Mitch Gold’s plans to push the envelope on cell therapy 2.0 has crashed into a fresh safety issue — and this time his biotech is ready to call it quits on the lead in-house effort.
Seven months after Alpine Immune Sciences’ davoceticept (ALPN-202) was sidelined by regulators after the death of a patient from cardiogenic shock, the biotech is back with fresh news of another death — also by cardiogenic shock.
The drug — a costimulator of CD28 — was being tested in Phase I as a monotherapy and in combination with the PD-1 star Keytruda. Like the first death, the latest fatality occurred in the combo study with pembro, in this case after a single dose of each drug.
A checkpoint 2.0 drug runs into trouble as Alpine gets hit with the latest in a string of clinical holds
Now Alpine will abandon the drug program and switch gears, turning to another therapy in the pipeline that they’re now claiming has best-in-class potential.
“Davoceticept has shown encouraging signs of clinical activity and it is unfortunate we have not yet been able to identify a safe dose regimen for the combination with pembrolizumab,” said Gold, best known for taking Dendreon to a high-profile approval for a drug now largely relegated to the margins.
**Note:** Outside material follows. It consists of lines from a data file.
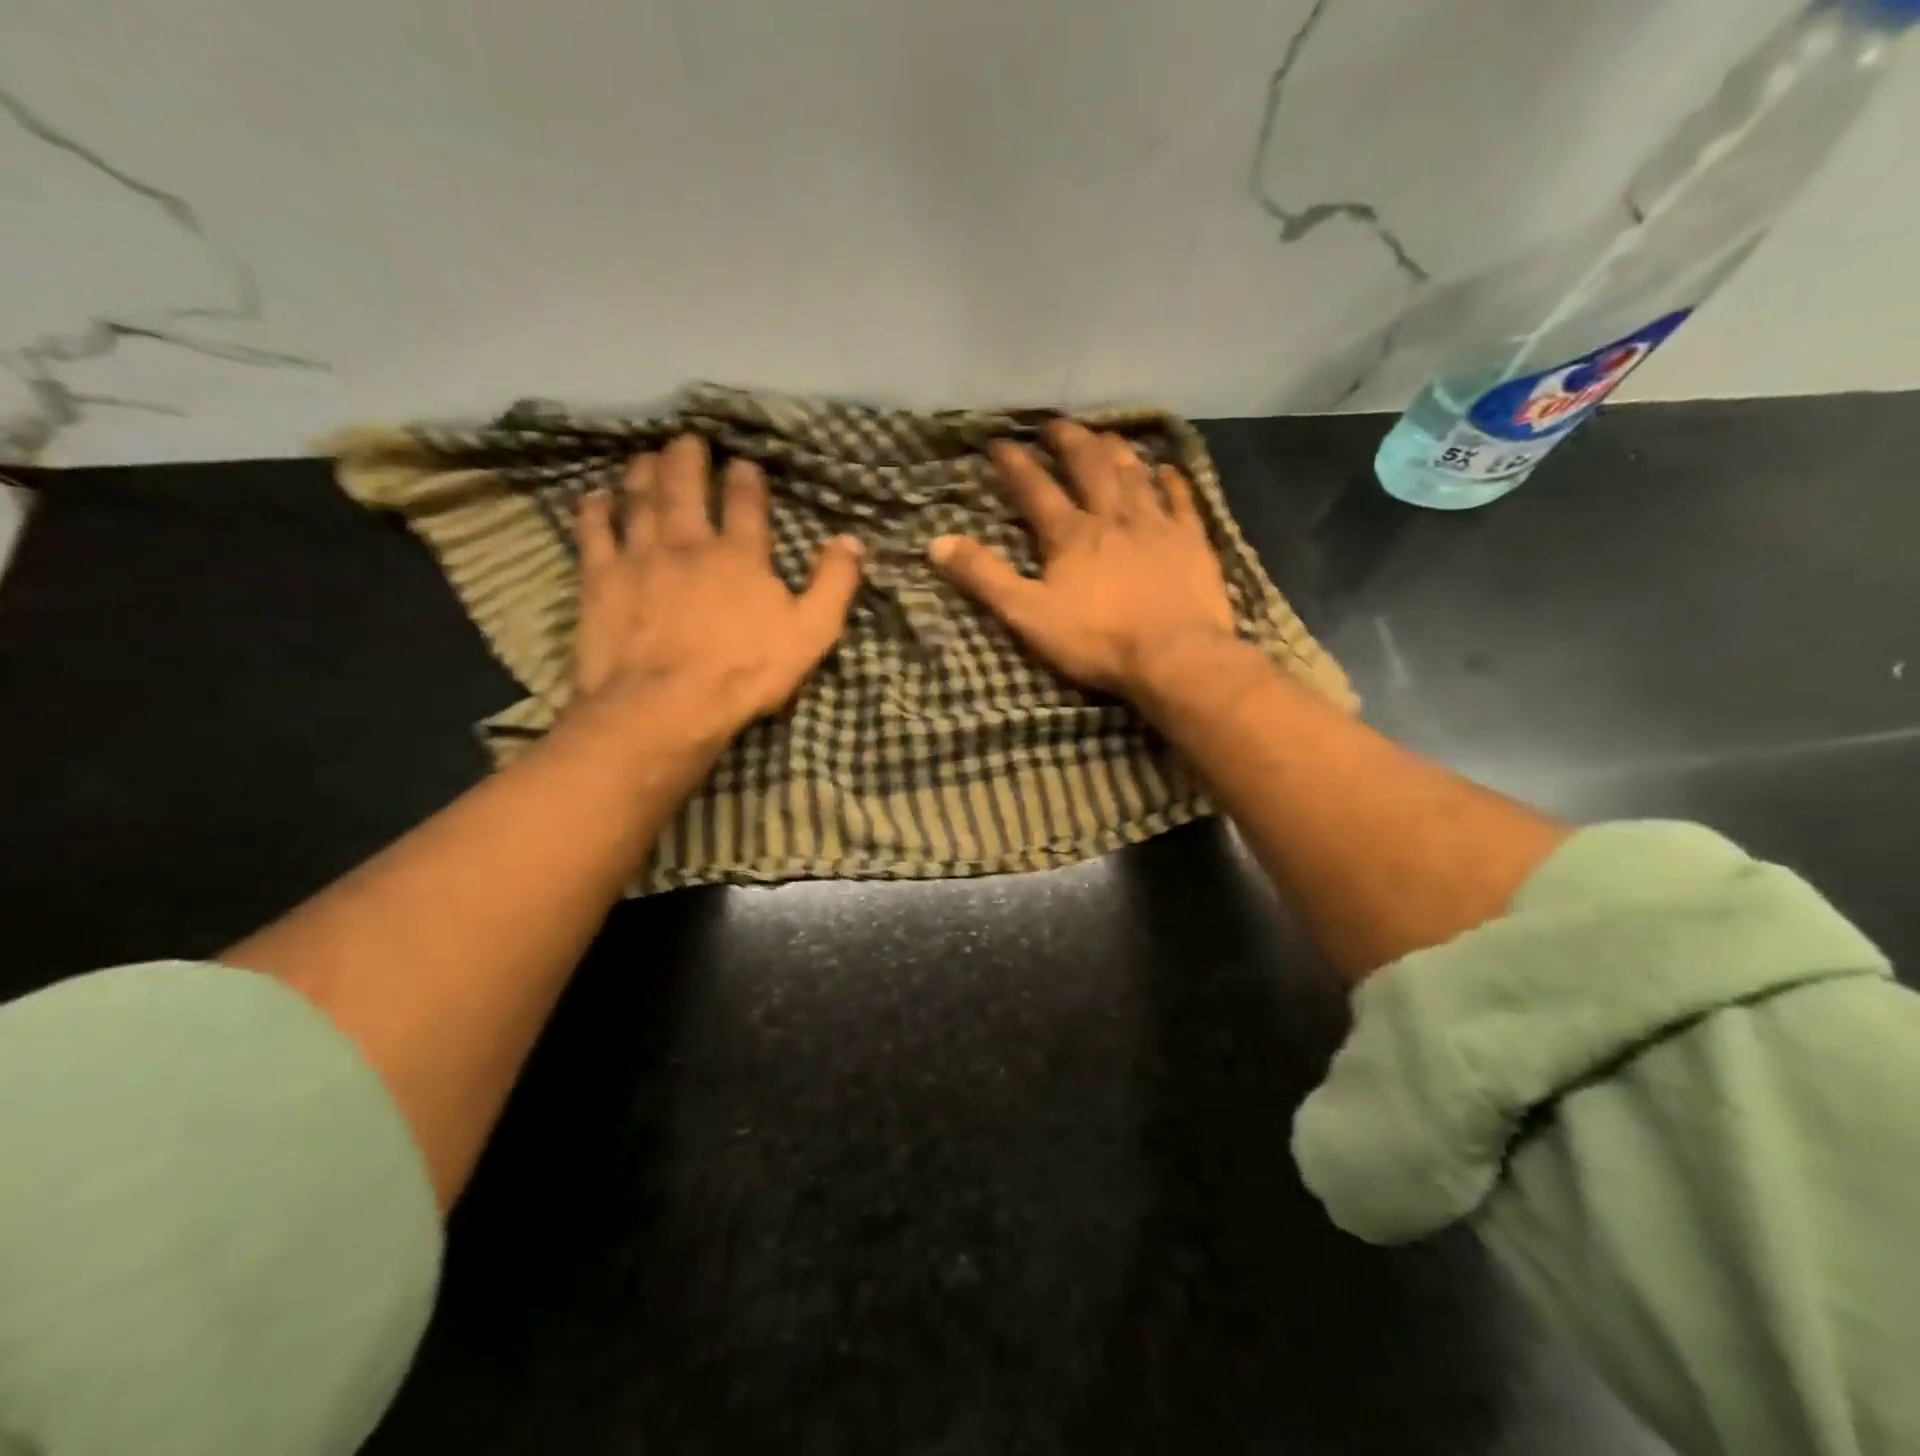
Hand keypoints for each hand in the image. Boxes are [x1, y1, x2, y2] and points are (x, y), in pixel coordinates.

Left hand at [572, 435, 864, 737]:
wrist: (665, 706)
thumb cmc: (744, 673)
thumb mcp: (811, 633)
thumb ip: (833, 584)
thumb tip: (851, 540)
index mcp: (740, 555)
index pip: (745, 502)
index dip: (746, 479)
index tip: (743, 465)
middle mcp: (688, 542)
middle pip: (685, 487)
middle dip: (688, 459)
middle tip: (686, 440)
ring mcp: (640, 556)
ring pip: (640, 500)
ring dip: (643, 473)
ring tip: (645, 457)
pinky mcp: (601, 578)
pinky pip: (594, 531)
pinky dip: (595, 509)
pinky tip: (596, 497)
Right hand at [928, 421, 1236, 697]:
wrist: (1175, 656)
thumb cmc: (1098, 640)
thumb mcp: (1027, 614)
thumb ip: (984, 577)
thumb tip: (936, 543)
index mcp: (1071, 534)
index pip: (1035, 488)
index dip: (1015, 463)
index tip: (999, 442)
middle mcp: (1113, 516)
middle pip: (1089, 466)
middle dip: (1069, 441)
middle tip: (1055, 425)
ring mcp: (1157, 525)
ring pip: (1134, 474)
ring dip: (1117, 451)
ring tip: (1105, 434)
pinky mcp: (1192, 541)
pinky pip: (1182, 500)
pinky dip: (1172, 481)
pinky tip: (1167, 468)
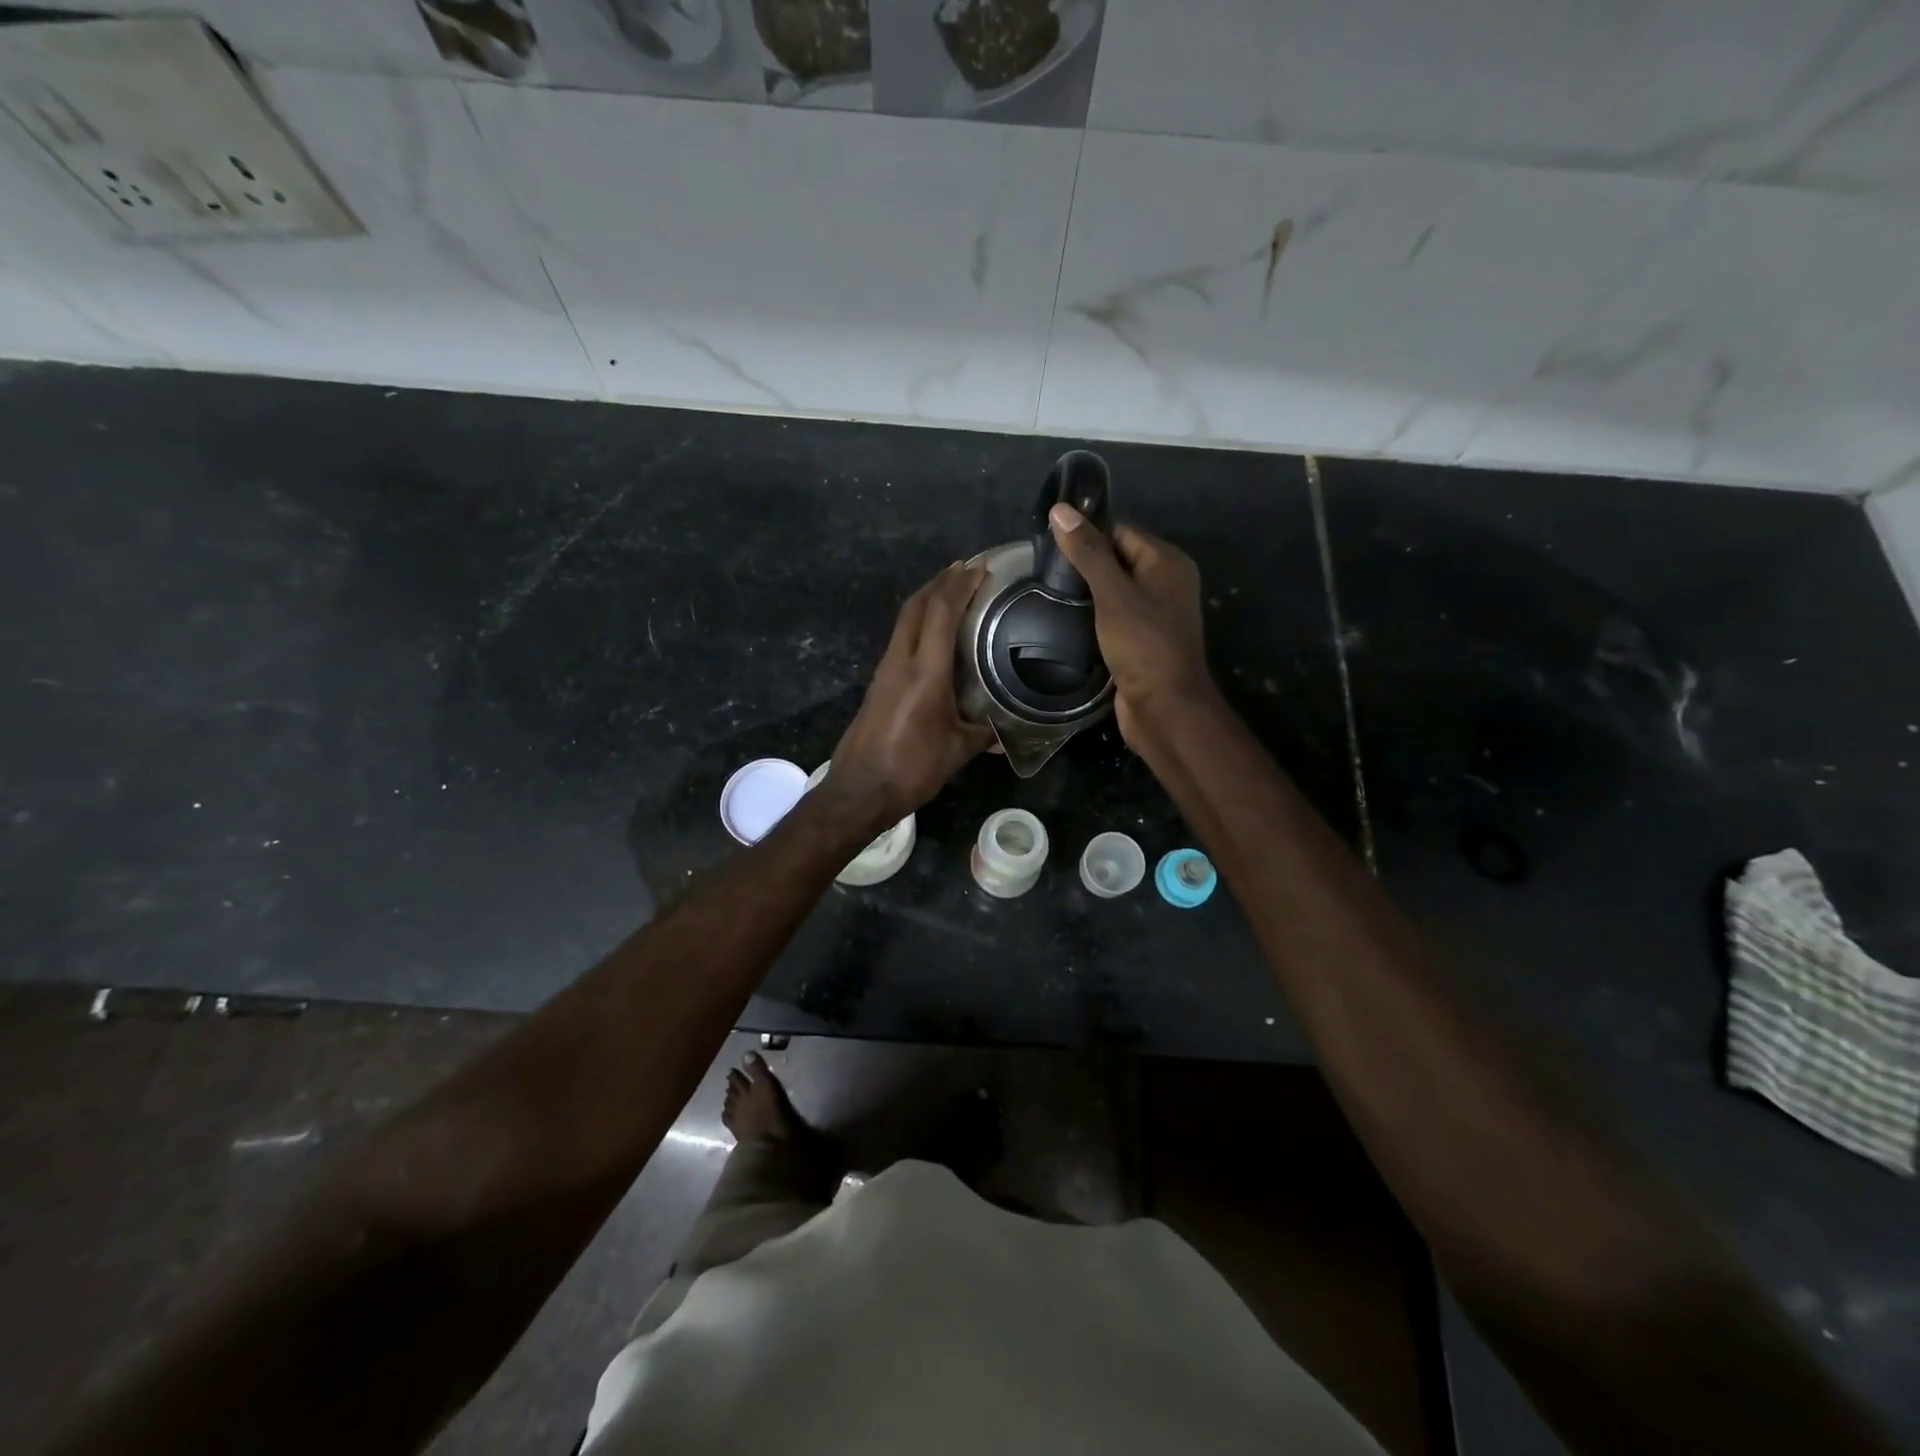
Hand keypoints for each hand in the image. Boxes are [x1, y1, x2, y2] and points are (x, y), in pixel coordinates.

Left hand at [826, 563, 994, 823]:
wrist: (859, 791)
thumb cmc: (911, 769)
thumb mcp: (957, 751)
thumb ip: (983, 735)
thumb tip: (1004, 733)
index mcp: (925, 671)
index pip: (941, 612)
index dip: (961, 584)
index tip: (981, 568)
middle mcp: (900, 661)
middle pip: (916, 605)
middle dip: (940, 581)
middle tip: (966, 569)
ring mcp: (884, 671)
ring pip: (904, 621)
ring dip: (926, 600)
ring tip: (952, 593)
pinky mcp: (877, 684)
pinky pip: (900, 639)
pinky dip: (918, 624)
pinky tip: (934, 635)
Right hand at [1047, 504, 1211, 745]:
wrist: (1164, 708)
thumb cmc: (1143, 645)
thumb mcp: (1112, 594)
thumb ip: (1088, 553)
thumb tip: (1061, 510)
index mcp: (1167, 562)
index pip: (1121, 532)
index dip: (1088, 537)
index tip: (1051, 548)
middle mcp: (1166, 583)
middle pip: (1118, 559)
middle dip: (1084, 566)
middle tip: (1045, 575)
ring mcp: (1155, 613)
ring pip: (1114, 591)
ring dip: (1087, 594)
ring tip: (1051, 596)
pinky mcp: (1142, 640)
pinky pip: (1115, 616)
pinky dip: (1094, 617)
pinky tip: (1068, 622)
Cell therapy has been bedeviled by safety issues from the beginning, but as cytokine release syndrome becomes more manageable to handle the second-gen players like
Tmunity
and
Allogene
and others have experienced a slate of issues that have kept the FDA on high alert on the safety front. Back-to-back deaths for the same cause in the same study sent a clear message that the investigators aren’t fully aware what the problem is, or how to prevent it. So for now, that’s one drug that will stay pigeonholed in the cul-de-sac of failure.
CD28 became a notorious target in oncology 16 years ago, when a company called TeGenero went after it with disastrous results. All 6 patients in the early-stage study nearly died, chilling the field considerably.
Just weeks ago, though, Regeneron’s George Yancopoulos
offered a full-throated cheer
for their PSMAxCD28 costimulatory bispecific antibody REGN5678 in combination with their PD-1 checkpoint Libtayo, which he believes has the chance of becoming the next big thing in immuno-oncology.